El acceso intravenoso periférico es el proceso de colocar una vía IV (un tubo delgado y flexible) en una vena periférica. Esta vía IV se denomina vía IV periférica o catéter intravenoso periférico.
- Las venas periféricas son venas más pequeñas que se encuentran cerca de la superficie de la piel. Están en los brazos, las manos, las piernas y los pies. Las vías IV periféricas suelen colocarse en venas periféricas en el dorso de la mano o en el antebrazo. El antebrazo es la parte del brazo entre la muñeca y el codo.
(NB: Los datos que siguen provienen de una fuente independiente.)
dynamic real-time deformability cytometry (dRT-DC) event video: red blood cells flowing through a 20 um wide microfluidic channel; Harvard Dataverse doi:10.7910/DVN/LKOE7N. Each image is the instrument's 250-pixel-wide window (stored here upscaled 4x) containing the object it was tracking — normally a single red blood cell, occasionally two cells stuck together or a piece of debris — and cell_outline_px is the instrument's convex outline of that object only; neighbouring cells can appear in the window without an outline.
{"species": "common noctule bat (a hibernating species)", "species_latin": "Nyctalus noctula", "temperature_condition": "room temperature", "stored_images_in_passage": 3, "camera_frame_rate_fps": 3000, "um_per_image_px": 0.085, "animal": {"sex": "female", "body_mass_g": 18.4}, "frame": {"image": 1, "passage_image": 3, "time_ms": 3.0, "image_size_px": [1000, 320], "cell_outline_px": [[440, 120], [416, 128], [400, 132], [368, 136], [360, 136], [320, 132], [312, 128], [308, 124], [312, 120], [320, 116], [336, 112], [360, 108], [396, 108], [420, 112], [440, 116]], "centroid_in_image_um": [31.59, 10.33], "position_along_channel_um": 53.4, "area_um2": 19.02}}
- IV significa intravenoso, lo que quiere decir “dentro de una vena”. Cuando algo se administra por vía intravenosa, va directamente a la sangre a través de la vía IV periférica.
Puede tener acceso intravenoso periférico ya sea que sea paciente hospitalizado o ambulatorio. El paciente hospitalizado es el paciente que se queda en el hospital. El paciente ambulatorio es el paciente que no se queda en el hospital, sino que viene para recibir tratamientos.
¿Para qué se usa una vía IV periférica?
Su equipo de atención puede usar una vía IV periférica para:
- Tomar muestras de sangre.
- Administrarle líquidos intravenosos, como salino normal (agua salada estéril).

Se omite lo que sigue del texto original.